I am not sure of the reasons why individuals are led to believe that money can solve problems. Money is a bandage, it can only conceal so much. If President Bush wanted to underline the problems affecting the African nations, he would not have only dispersed money, but emphasized ways it could be used, including education, health care, and bring awareness and self reliance.
Isn't it amazing that, despite Bush's terrible mistakes and flouting of the law, at least he managed to do good things in Africa...Obama has done little to offer any kind of concern for Africa in his brief time as a Senator (that wasn't spent campaigning for President).
Yes. We should forgot all that stupid tradition and pay attention to Africa. Putin is too caught up in our Obamania to go and do anything nasty like round up Ukrainians or anything like that.
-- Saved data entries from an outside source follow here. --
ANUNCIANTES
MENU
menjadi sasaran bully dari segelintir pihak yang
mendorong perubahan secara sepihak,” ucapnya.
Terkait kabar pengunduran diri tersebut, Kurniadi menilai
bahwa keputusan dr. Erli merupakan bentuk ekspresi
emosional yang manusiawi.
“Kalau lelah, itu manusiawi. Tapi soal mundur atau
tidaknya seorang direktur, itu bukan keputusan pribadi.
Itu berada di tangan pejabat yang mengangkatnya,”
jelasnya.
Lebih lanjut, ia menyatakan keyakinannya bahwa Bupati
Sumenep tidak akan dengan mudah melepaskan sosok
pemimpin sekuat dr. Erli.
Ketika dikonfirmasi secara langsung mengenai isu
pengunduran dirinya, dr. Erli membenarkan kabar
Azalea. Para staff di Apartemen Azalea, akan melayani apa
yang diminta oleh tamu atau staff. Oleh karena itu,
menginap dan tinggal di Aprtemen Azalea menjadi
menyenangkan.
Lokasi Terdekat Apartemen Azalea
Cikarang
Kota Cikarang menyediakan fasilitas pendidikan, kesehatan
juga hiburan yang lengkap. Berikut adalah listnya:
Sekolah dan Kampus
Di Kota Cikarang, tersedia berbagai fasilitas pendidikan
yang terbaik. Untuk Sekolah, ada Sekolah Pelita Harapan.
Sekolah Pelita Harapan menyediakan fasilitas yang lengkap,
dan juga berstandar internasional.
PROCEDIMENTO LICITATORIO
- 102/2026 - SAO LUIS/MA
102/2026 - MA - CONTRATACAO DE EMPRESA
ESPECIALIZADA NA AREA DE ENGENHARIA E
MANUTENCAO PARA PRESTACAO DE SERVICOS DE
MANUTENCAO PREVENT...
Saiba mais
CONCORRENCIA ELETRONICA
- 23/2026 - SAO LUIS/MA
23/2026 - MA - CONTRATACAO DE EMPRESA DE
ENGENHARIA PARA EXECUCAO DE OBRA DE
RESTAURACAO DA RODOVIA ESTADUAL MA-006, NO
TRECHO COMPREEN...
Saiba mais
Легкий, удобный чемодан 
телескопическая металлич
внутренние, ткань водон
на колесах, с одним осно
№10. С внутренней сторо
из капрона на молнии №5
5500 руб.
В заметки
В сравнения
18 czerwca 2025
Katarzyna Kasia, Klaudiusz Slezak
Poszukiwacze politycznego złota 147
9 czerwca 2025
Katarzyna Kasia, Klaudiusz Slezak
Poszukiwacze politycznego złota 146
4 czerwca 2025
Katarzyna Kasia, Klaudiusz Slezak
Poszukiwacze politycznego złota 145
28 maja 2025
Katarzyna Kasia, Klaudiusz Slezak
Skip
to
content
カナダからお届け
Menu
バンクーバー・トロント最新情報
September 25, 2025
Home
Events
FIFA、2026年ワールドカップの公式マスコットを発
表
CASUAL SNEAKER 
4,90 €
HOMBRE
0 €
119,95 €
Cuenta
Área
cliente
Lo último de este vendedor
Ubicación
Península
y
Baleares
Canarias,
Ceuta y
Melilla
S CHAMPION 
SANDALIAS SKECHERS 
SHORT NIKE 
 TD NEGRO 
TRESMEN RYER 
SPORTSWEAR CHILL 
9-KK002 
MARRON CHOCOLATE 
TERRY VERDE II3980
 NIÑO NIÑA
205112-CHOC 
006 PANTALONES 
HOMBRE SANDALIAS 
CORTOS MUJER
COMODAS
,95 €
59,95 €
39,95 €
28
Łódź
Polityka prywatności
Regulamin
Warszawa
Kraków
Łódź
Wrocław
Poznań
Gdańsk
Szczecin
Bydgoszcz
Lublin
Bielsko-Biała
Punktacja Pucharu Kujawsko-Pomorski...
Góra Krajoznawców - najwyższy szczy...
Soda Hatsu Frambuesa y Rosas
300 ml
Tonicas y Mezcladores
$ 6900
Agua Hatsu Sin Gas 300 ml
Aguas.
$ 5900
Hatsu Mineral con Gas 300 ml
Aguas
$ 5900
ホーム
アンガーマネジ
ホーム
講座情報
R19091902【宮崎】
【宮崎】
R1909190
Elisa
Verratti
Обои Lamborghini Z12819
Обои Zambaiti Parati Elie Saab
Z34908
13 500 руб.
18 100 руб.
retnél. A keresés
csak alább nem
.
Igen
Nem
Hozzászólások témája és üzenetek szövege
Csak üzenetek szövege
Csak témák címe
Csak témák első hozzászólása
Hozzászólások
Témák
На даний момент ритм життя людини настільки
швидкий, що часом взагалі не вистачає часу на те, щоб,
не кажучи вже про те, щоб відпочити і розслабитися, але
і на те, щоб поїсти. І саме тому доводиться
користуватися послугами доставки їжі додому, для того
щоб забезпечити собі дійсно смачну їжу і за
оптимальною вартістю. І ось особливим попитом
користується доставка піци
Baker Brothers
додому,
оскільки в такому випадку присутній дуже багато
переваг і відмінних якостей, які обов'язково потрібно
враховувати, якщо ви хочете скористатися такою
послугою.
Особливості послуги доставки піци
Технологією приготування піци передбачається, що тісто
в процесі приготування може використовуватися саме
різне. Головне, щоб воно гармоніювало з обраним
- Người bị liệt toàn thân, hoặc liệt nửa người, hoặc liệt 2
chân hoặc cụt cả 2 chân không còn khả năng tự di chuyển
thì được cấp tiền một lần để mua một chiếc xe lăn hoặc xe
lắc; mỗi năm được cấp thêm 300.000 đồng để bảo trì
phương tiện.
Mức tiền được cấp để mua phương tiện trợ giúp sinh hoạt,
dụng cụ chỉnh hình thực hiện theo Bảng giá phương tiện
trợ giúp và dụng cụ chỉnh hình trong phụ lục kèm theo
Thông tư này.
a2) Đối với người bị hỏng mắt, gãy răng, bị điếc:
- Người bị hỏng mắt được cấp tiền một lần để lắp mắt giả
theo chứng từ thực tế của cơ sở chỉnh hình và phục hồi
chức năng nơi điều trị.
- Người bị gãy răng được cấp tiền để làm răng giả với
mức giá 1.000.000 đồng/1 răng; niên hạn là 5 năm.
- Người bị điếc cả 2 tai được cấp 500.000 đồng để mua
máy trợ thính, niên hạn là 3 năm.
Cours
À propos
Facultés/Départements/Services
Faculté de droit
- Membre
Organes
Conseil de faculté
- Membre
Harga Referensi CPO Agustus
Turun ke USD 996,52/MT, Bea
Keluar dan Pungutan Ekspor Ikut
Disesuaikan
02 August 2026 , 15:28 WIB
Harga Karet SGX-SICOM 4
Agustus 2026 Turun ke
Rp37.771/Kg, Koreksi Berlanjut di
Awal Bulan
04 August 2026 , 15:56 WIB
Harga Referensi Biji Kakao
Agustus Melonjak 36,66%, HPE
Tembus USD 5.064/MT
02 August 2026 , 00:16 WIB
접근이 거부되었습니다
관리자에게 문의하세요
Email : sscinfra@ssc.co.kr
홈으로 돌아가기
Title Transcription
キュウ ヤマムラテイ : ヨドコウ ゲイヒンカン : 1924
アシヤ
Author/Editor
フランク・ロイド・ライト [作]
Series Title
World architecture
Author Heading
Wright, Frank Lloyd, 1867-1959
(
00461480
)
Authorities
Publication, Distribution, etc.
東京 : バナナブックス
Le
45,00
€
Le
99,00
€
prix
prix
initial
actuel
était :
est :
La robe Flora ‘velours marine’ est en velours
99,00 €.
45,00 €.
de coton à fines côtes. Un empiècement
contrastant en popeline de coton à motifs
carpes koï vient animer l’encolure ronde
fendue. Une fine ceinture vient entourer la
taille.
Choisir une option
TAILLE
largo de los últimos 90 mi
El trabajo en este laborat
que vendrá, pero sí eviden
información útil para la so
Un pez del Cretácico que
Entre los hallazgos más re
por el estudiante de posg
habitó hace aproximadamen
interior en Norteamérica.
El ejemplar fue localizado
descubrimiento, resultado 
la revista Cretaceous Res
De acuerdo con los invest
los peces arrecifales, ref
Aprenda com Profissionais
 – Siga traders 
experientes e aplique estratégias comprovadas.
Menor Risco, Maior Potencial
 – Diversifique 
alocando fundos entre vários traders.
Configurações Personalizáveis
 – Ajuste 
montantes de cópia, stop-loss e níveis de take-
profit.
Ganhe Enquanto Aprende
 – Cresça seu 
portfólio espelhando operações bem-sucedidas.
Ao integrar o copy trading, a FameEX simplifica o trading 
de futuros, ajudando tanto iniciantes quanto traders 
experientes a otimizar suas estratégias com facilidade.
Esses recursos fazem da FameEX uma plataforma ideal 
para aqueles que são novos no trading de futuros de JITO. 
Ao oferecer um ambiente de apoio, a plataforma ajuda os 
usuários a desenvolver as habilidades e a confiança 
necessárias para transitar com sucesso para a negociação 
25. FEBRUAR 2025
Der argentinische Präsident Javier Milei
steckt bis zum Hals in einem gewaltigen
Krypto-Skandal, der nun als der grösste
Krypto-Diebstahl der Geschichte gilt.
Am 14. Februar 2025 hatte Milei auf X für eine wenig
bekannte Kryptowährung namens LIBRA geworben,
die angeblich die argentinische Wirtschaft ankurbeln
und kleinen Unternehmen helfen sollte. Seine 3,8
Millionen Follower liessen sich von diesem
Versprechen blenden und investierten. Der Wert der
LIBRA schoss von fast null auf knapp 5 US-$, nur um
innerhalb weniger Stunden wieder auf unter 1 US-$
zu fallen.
http://www.cbsnews.com/stories/2008/11/06/politics/politico/thecrypt/main4580865.shtml
Hey, another great thing is i assume Obama probably knows Africa is a continent instead of a country. Positive in my book.
It just bogged my mind when I read where Governor Palin thought that Africa was just one country and that she had to be "schooled" about the countries which made up the Middle East. The country can breathe a tremendous sigh of relief now that we know she is not a heartbeat away from being president.